_REQUIRED WORK_: Pick up the statistical analysis passage after its final sentence and keep writing it.

_EXCERPT TO READ_:
● ● ● ● ● ● ●

Statistical analysis
Experimental data were statistically processed with GraphPad Prism 9.0 (GraphPad Software; San Diego, USA), and all data are presented as mean ± s.e.m., and comparisons between two independent samples were performed using an unpaired t-test; comparisons between multiple groups were performed with one-way analysis of variance (ANOVA) and two-way ANOVA, and 0.05 was considered statistically significant.

● ● ● ● ● ● ●

_LISTED RECORDS_:
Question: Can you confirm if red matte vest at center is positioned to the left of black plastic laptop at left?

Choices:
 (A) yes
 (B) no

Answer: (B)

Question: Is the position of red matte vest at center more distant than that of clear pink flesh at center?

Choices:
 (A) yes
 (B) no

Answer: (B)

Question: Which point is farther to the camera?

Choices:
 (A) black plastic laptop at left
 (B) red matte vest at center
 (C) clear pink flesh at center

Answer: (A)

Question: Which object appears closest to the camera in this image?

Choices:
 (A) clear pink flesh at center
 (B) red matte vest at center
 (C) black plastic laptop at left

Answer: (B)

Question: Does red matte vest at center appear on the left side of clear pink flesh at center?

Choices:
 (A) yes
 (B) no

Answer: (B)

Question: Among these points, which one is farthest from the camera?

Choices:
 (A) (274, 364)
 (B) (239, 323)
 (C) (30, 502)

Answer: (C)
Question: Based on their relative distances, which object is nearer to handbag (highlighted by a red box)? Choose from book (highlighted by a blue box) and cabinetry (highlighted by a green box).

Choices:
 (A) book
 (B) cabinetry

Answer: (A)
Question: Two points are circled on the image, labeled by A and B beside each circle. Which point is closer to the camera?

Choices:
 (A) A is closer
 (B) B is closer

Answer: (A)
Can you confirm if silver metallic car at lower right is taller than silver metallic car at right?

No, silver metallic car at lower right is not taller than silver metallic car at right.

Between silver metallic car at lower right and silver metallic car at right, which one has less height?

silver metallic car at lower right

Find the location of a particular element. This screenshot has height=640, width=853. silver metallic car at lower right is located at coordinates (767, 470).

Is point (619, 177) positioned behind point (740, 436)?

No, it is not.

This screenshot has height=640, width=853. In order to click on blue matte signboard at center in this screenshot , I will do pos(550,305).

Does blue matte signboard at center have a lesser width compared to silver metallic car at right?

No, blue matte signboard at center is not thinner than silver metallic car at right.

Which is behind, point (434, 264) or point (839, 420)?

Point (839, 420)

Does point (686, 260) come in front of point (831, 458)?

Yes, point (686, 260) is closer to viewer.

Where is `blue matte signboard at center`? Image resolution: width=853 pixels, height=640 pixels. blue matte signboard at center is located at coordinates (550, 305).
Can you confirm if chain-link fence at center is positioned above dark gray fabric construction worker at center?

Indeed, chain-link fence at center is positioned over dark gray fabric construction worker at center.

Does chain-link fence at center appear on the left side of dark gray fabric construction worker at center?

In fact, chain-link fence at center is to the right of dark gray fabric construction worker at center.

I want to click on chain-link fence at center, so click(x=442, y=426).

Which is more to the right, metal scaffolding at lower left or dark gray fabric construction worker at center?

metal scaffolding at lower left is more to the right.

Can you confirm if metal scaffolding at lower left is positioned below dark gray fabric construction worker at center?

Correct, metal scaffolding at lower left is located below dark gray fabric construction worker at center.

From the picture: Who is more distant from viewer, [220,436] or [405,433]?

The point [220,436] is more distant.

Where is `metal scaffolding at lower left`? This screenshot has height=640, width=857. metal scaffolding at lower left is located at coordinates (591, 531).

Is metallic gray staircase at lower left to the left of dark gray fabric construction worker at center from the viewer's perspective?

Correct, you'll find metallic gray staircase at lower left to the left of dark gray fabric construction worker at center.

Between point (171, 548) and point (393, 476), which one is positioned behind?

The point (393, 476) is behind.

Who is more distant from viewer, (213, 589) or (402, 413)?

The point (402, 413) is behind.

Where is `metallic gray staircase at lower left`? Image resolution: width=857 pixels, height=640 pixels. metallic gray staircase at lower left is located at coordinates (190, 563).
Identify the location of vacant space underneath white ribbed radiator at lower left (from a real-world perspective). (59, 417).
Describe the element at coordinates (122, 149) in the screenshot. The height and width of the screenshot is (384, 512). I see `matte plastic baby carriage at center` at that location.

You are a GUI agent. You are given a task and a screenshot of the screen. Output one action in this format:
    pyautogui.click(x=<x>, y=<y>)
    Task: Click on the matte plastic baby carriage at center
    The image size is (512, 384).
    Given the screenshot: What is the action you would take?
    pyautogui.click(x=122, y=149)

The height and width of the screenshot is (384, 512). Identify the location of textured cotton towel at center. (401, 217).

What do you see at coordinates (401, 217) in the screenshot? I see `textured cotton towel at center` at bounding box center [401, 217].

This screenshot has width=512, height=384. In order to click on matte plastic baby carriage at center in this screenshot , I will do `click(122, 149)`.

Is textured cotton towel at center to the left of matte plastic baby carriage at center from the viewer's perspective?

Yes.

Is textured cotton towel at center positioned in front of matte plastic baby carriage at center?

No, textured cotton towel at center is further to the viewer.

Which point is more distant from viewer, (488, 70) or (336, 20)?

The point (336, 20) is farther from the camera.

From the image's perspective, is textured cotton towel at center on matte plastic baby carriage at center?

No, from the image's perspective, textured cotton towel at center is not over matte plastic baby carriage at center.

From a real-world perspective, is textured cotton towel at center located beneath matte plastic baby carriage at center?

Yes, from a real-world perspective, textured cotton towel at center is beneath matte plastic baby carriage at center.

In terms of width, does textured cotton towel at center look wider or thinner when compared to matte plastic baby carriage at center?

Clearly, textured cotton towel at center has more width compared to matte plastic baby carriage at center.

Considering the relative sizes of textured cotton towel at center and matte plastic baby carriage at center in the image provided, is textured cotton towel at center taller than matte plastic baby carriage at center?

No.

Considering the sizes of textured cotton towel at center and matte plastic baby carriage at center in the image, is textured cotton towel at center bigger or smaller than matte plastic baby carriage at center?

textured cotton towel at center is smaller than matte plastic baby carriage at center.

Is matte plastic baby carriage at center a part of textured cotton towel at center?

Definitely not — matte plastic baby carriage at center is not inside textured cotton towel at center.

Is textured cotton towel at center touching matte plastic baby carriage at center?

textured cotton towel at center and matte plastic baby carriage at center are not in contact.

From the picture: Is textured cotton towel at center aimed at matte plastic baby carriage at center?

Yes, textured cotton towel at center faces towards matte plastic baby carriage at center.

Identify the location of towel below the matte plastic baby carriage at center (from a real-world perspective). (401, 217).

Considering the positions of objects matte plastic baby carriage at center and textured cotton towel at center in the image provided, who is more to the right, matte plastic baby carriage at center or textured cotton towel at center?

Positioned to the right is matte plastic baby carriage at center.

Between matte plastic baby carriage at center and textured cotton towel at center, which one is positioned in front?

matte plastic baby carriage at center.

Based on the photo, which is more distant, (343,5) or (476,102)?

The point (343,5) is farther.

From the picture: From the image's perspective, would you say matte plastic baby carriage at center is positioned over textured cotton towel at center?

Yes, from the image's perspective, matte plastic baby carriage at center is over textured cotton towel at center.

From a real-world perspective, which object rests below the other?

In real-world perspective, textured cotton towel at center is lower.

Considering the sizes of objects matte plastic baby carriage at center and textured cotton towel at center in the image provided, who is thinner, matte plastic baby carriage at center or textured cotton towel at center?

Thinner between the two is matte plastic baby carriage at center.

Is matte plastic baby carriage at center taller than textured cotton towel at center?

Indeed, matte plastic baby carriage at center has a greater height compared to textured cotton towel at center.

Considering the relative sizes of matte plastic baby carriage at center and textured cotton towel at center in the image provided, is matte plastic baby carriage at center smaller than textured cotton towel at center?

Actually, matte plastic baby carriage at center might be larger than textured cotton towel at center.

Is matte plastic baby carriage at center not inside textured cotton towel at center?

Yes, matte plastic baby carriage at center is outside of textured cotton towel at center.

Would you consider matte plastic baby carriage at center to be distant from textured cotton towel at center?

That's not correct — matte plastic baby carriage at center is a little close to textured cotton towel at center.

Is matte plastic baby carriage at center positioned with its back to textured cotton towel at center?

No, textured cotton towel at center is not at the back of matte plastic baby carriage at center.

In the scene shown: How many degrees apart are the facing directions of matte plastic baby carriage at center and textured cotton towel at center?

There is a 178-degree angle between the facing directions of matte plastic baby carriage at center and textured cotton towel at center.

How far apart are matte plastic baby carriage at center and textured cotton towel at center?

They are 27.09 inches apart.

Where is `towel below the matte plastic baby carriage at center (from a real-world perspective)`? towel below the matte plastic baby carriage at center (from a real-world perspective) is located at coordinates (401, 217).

● ● ● ● ● ● ●

_OUTPUT FOR THIS TASK_:
Results
Changes of GLP-1 and ANP in the plasma of clinical patients
Plasma samples were collected from more than 160 clinical patients from 2021 to 2022 (provided by Affiliated Hospital of Yanbian University). Clinical studies have demonstrated that patients with ACS have high levels of ANP and BNP, and ACS is divided into STEMI, NSTEMI, and UA (15). There was no significant difference in the concentrations of ANP and GLP-1 among the three groups (STEMI, NSTEMI, and UA) (Table 1). The levels of GLP-1 in patients with ACS were significantly higher than those in controls (vs control, P = 0.0150; Table 1), but the levels of ANP and NT-proBNP in plasma were significantly lower than those in controls (vs control, P = 0.0002; Table 1), indicating the opposite effect of GLP-1 and ANP.
Clinical patient’s plasma each index.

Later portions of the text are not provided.